Reproduce each of the following lines word for word, but leave the pictures out.

══════════

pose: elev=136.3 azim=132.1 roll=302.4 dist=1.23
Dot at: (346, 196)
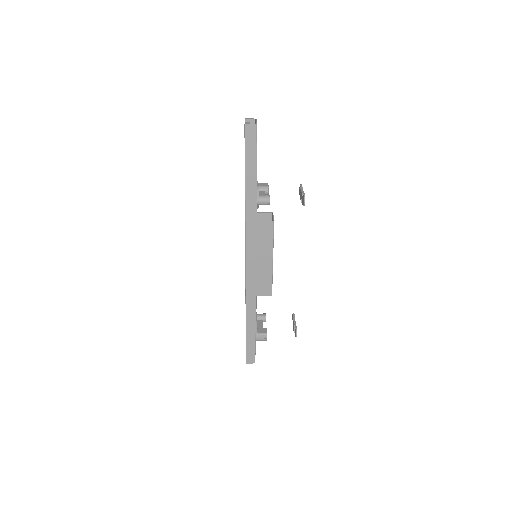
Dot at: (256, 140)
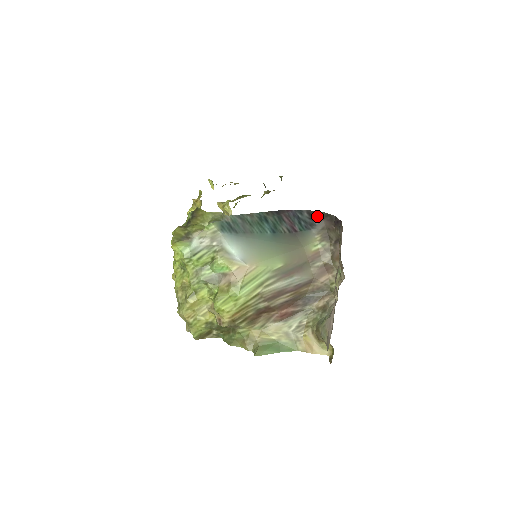
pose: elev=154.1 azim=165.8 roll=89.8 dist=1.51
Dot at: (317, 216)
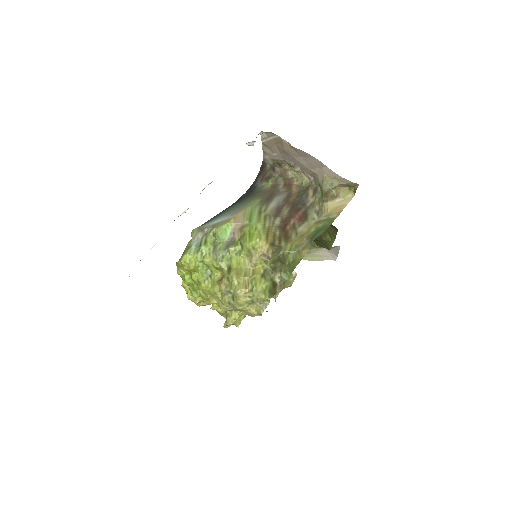
Dot at: (252, 185)
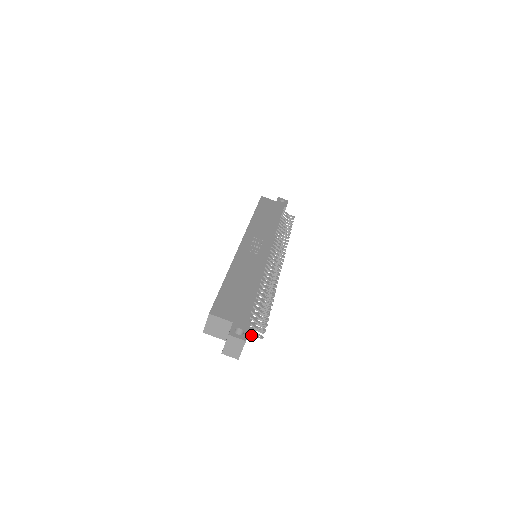
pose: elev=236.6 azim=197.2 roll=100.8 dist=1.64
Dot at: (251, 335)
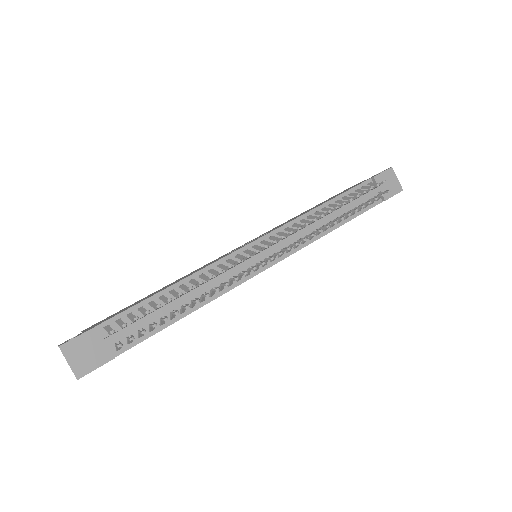
Dot at: (116, 346)
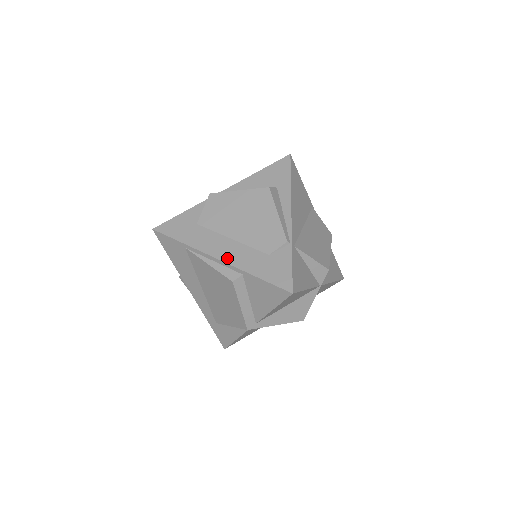
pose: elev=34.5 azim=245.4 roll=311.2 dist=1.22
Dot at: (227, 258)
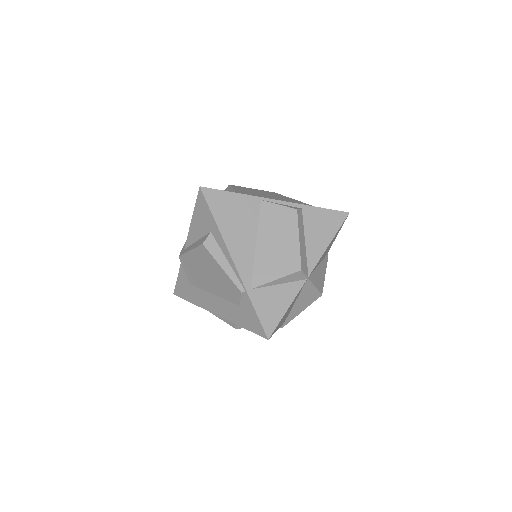
Dot at: (219, 313)
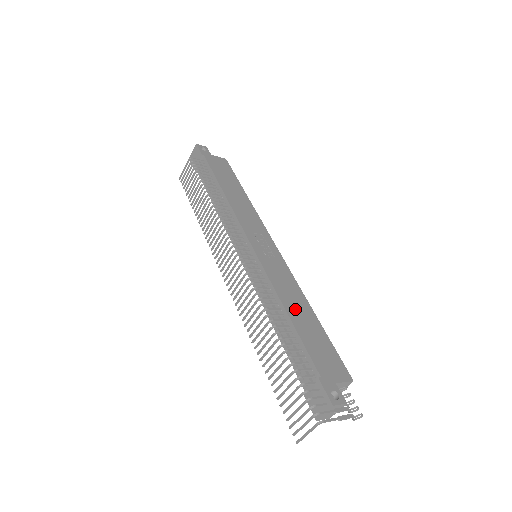
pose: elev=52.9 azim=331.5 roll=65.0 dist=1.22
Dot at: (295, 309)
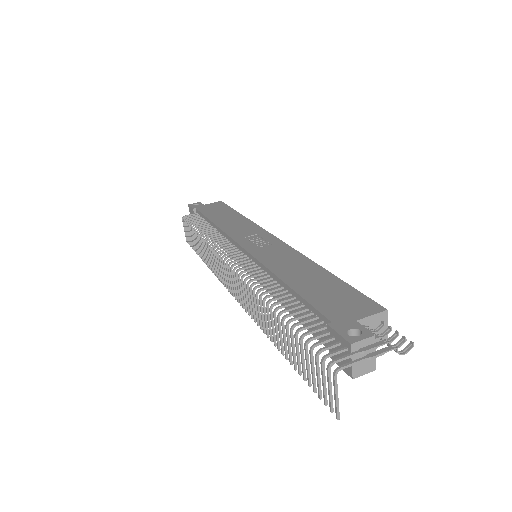
Dot at: (295, 275)
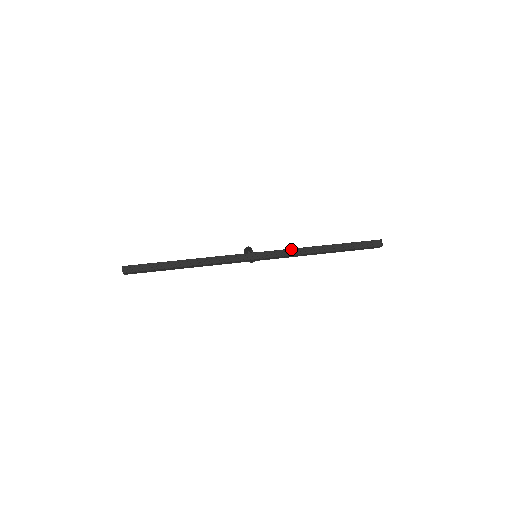
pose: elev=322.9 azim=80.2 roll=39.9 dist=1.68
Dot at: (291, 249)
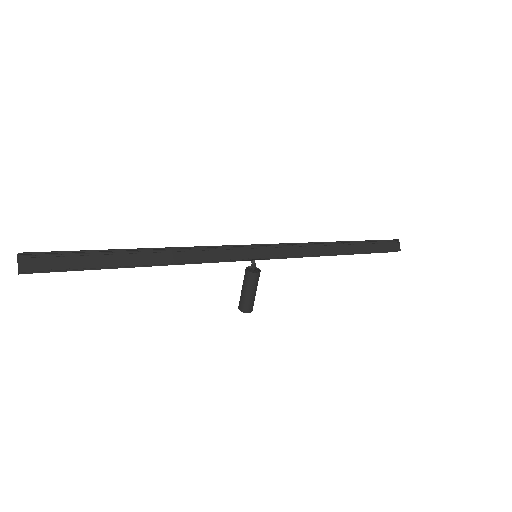
Dot at: occluded
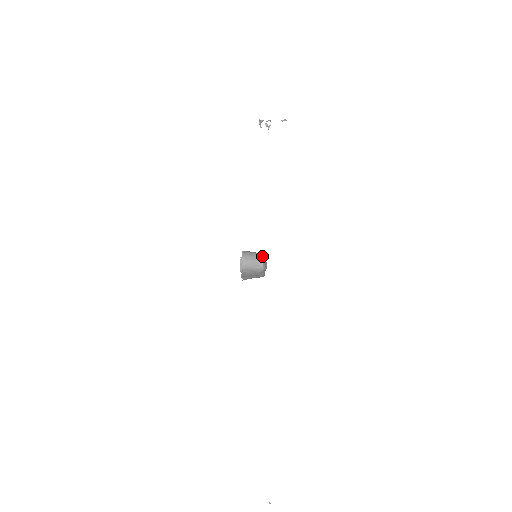
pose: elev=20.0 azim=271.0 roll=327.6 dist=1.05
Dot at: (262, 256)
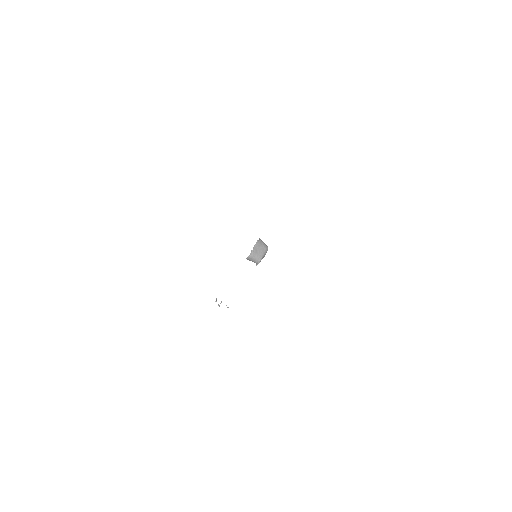
Dot at: occluded
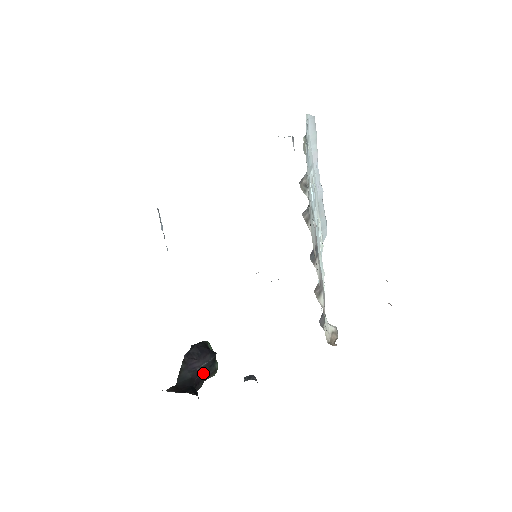
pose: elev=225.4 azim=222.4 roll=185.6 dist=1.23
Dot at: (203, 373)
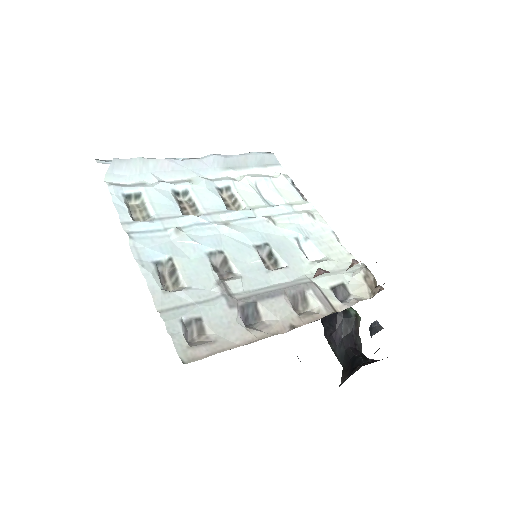
Dot at: (350, 333)
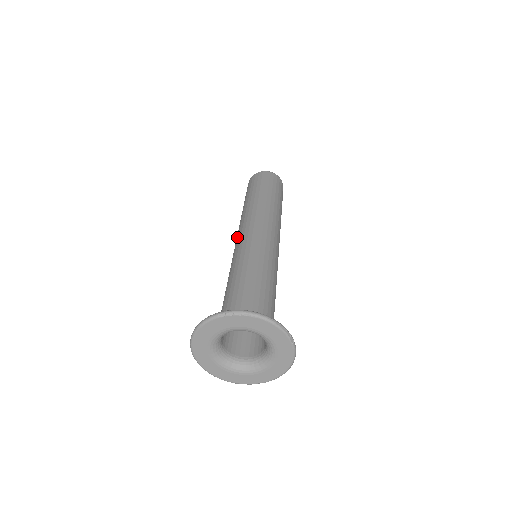
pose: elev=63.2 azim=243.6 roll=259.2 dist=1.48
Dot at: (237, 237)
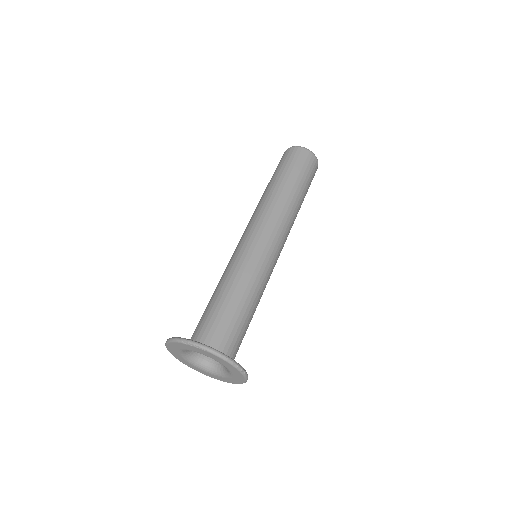
Dot at: (244, 232)
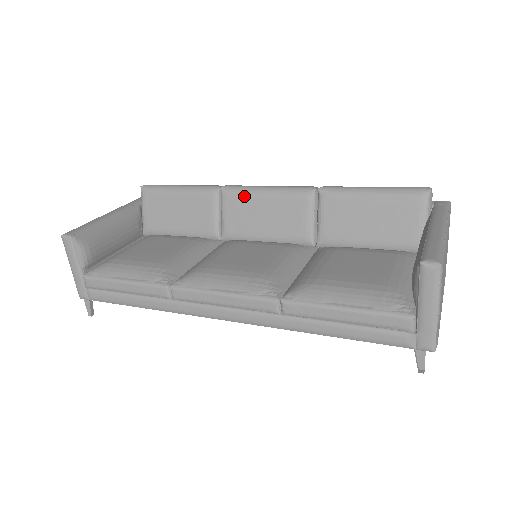
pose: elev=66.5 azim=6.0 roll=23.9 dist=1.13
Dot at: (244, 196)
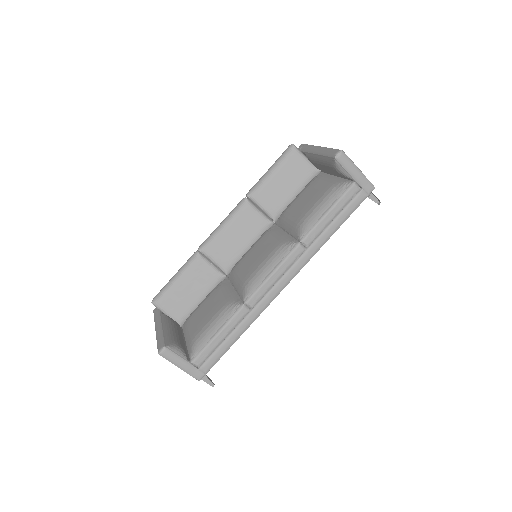
Dot at: (216, 240)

══════════

*RESPONSE*:
pose: elev=136.3 azim=132.1 roll=302.4 dist=1.23
Dot at: (346, 196)
Dot at: (256, 140)
pose: elev=154.1 azim=165.8 roll=89.8 dist=1.51
Dot at: (317, 216)
Dot at: (252, 185)
pose: elev=236.6 azim=197.2 roll=100.8 dist=1.64
Dot at: (251, 335)
Dot at: (116, 346)
pose: elev=34.5 azim=245.4 roll=311.2 dist=1.22
Dot at: (227, 258)
Dot at: (219, 313)
pose: elev=52.9 azim=331.5 roll=65.0 dist=1.22
Dot at: (295, 309)
Dot at: (295, 275)
pose: elev=322.9 azim=80.2 roll=39.9 dist=1.68
Dot at: (291, 249)
Dot at: occluded
pose: elev=20.0 azim=271.0 roll=327.6 dist=1.05
Dot at: (262, 256)
Dot at: occluded
pose: elev=225.4 azim=222.4 roll=185.6 dist=1.23
Dot at: (203, 373)
Dot at: (350, 333)
pose: elev=63.2 azim=243.6 roll=259.2 dist=1.48
Dot at: (237, 237)
Dot at: (244, 232)
pose: elev=66.5 azim=6.0 roll=23.9 dist=1.13
Dot at: (244, 196)
Dot at: (216, 240)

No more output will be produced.